Nach 3 Tagen wurde ich aus dem Krankenhaus entlassen und hatte natürlich meinen Rückflug verpasst. Aber ich hatte nochmal ein paar Tage mehr auf Bali zur Verfügung. Immerhin. War auch eine spannende Zeit, in der ich wirklich viele Geschichten wie meine und noch deutlich krassere zu hören bekam. Meine Narbe zog diese Geschichten ganz einfach an. So wie das Ganze gelaufen war und die wirklich verblüffende Passivität von Türstehern und Tourist Police, ließ mich zu dem Schluss kommen, dass ich an eine Art Sohn eines Mafia Bosses geraten war. Diese mafiösen Strukturen entstanden auf Bali wohl nach den Terroranschlägen von 2002, in deren Folge sich eine Bürgerwehr bildete, deren Sinn und Zweck zunächst einmal die Sicherung des touristischen Alltags auf Bali war. Aber wie es oft mit so Organisationen ist: Aus einem noblen Grund entstanden, aber dann doch korrumpiert. In einem der korruptesten Ländern der Welt eine Frage der Zeit. Jedenfalls schien ich an einen der Söhne eines hohen Bosses geraten zu sein. Dafür sprach auch, dass um meinen Seifenblasen-Fanboy mehrere finstere Typen mit Gesichtstattoos geflattert sind, die ich im Moment der Konfrontation gar nicht wahrgenommen habe, aber als ich so in meinem speziellen Zustand im Krankenbett lag, fielen die mir wieder ein. Und als ich dann während meiner Extra-Tage auf Bali Geschichten von Leuten hörte, die vom Balkon eines Clubs geschmissen wurden, oder (wegen einer Verwechslung) aufm Pissoir eines Clubs mit einer Machete geköpft oder einfach nur mit einem Messer zusammen-gestochen wurden, da kam mir mein Erklärungsansatz, dass ich einfach nur ein Mafia-Söhnchen mit Komplexen, das kein “Nein” verträgt, irgendwie die logischste Version zu sein. Wenn ich aber ehrlich bin, ist die Erklärung für den Vorfall viel einfacher, beinhaltet allerdings keine Mafia und nicht mal mafiöse Strukturen. Ein besoffener Westler benimmt sich einem Local gegenüber dispektierlich, der schon sehr viel Scheiße von Westlern einstecken musste. Der berühmte Tropfen und das Fass. Wenn dann noch ein eh schon sehr unglücklicher Surftrip dazu kommt: Perfect Storm.

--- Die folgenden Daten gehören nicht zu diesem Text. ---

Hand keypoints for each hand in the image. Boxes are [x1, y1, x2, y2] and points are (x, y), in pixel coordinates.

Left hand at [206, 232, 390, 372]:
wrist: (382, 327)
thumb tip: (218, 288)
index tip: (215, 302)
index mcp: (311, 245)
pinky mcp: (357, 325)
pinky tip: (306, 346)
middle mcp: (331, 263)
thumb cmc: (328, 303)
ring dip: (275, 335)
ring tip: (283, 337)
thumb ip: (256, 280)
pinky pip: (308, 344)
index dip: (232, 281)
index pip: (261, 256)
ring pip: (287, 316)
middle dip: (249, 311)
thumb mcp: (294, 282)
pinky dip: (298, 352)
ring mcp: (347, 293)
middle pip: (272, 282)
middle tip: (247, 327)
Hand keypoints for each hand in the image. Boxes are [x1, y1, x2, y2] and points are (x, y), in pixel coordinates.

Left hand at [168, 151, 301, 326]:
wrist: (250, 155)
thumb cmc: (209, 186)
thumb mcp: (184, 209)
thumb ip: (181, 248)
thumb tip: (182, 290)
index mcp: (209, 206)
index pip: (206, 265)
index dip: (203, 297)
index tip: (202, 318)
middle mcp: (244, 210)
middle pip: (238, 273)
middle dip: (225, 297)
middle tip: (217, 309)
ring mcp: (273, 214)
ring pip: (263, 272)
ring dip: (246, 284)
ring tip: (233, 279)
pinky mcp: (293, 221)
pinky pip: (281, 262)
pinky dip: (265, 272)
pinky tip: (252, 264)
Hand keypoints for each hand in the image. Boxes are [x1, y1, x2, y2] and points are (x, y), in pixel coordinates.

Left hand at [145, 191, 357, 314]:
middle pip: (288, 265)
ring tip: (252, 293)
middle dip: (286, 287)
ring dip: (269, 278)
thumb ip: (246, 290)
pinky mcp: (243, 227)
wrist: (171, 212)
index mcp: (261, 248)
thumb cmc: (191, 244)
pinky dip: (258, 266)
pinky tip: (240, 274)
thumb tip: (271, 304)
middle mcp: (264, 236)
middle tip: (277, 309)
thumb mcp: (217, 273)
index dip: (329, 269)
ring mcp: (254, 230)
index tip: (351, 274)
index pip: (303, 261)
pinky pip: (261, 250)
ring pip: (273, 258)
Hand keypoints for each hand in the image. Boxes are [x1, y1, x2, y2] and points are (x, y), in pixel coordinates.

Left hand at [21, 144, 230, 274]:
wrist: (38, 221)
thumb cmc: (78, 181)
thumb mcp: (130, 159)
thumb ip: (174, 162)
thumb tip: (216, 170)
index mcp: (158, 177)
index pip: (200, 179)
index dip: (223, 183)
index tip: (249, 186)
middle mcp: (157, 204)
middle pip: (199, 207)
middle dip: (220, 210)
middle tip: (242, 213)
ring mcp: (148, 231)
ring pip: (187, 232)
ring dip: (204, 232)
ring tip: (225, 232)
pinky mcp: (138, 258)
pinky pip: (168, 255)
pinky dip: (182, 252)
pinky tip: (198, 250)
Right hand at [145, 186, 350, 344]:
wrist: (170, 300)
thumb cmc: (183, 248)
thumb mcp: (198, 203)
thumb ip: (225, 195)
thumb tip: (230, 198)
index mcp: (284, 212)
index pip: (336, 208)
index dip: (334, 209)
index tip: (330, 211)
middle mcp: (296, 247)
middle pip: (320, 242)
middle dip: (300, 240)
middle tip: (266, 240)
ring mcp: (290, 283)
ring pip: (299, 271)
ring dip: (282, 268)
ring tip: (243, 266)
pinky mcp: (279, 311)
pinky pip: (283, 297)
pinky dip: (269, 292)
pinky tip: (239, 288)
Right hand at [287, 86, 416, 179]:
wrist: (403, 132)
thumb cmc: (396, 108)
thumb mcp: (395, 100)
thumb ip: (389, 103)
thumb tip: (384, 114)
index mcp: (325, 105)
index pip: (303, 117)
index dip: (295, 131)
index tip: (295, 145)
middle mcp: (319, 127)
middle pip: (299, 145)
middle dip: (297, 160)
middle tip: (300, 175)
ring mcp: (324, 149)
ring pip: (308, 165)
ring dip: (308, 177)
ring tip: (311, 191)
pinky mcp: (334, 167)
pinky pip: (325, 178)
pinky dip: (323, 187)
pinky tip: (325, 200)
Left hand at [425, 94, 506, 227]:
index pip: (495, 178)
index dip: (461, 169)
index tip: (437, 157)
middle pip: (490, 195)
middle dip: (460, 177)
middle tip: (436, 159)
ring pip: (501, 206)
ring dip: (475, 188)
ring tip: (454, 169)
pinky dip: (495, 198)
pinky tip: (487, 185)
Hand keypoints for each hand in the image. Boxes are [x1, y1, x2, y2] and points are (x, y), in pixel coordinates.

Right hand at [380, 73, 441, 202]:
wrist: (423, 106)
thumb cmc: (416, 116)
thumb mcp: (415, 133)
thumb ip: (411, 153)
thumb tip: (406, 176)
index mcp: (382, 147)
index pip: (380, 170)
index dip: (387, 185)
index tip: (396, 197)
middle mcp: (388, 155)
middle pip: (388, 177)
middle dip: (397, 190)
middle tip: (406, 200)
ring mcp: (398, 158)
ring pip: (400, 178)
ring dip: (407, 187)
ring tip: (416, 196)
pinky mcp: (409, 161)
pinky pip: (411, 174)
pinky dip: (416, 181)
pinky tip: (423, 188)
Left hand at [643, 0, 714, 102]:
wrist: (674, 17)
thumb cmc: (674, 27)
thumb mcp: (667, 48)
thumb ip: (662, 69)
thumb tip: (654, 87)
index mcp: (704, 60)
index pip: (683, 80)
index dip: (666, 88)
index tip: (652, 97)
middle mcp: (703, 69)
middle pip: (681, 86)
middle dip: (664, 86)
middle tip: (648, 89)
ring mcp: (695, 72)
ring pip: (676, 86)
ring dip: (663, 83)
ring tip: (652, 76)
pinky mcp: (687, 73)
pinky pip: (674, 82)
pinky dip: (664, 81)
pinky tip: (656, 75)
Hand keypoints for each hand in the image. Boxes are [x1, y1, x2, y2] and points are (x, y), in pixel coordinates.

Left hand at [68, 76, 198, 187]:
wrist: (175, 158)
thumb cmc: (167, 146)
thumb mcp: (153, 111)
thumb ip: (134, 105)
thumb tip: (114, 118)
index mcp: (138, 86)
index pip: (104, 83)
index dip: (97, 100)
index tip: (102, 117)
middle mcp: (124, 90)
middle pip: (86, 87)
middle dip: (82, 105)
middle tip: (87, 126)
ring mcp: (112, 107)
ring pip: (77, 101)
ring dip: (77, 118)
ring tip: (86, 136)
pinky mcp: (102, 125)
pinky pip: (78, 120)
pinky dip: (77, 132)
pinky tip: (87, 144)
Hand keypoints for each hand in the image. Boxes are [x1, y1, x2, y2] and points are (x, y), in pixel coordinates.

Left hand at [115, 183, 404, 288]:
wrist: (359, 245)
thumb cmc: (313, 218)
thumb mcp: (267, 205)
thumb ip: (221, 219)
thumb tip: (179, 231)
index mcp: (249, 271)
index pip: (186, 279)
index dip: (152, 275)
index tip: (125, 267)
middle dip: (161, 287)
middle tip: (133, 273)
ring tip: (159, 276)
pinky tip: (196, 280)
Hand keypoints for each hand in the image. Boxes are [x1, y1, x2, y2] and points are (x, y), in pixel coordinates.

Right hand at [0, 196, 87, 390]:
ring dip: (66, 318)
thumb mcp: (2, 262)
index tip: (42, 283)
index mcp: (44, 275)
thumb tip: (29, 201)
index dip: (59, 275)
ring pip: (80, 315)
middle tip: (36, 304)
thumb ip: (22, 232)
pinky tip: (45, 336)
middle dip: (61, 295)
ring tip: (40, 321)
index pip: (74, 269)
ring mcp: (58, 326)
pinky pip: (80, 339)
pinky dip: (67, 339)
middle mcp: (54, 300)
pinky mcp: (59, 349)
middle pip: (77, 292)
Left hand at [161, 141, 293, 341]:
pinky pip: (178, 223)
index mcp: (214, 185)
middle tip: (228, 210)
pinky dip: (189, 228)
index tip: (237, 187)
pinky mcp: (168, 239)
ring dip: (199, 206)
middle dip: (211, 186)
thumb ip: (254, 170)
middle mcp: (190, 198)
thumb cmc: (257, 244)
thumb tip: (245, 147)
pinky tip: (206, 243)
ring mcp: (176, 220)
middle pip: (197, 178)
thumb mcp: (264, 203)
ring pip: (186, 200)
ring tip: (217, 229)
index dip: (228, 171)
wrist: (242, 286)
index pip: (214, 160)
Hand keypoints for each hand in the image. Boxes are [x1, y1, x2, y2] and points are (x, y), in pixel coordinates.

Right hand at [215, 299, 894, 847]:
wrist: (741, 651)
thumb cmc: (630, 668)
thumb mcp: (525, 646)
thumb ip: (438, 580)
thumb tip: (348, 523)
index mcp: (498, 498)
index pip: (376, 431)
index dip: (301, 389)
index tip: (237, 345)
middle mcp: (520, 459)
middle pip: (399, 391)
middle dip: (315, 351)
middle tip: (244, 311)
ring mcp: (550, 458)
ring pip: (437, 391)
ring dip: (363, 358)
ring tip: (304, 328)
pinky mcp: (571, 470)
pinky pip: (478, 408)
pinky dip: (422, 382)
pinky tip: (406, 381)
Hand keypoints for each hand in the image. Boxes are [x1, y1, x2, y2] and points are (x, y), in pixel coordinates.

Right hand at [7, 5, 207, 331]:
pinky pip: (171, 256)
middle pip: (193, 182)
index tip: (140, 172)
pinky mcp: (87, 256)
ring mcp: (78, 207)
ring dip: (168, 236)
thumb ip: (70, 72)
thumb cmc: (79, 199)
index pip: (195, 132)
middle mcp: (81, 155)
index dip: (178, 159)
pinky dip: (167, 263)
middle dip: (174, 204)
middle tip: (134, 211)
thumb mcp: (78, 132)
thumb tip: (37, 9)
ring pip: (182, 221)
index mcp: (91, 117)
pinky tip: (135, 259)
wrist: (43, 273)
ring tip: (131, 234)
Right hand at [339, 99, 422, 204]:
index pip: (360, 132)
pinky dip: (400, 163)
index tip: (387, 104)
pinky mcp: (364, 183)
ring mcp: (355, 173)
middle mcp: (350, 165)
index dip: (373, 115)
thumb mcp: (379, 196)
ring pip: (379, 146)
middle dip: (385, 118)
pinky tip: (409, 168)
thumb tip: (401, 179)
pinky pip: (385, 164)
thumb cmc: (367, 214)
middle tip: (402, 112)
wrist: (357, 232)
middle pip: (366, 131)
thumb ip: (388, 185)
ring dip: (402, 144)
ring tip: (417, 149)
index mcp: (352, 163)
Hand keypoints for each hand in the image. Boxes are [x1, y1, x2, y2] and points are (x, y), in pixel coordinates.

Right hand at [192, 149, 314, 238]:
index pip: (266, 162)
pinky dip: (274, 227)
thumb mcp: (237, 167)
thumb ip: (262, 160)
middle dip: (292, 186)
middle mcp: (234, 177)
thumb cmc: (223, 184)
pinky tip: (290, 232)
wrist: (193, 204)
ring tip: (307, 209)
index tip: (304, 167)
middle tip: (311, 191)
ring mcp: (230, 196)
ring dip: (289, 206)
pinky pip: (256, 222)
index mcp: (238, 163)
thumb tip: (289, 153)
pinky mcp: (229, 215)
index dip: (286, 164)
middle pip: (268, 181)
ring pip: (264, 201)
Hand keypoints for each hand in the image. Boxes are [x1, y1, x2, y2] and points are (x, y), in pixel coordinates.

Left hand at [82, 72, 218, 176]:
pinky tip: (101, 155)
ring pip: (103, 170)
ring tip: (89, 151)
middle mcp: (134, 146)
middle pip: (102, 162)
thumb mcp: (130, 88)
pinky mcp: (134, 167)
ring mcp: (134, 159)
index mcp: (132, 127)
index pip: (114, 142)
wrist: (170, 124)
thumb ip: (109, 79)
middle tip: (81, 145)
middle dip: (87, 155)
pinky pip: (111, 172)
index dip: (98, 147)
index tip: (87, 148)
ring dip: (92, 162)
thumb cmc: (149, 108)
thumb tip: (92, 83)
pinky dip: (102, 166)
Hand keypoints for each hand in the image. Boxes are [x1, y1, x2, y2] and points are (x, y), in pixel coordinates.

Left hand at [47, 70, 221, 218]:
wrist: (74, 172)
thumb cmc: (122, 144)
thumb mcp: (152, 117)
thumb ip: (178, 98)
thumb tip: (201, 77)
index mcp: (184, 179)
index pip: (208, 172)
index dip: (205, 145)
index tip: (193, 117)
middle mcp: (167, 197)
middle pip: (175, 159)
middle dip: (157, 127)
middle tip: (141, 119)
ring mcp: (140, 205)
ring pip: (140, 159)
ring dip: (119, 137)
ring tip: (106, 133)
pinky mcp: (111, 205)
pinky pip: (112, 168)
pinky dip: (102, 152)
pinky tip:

Schlussendlich war ich froh, dass ich von dieser Insel herunter und aus diesem Land heraus war.

Ich sollte Jahre später zurückkehren und einen der besten Surftrips meines Lebens haben, mit Wellen wie aus einem Traum und einem perfekten Flow. Indo nimmt. Indo gibt. Damals 2012 hat es viel genommen, aber mir auch diese Geschichte gegeben. Für euch.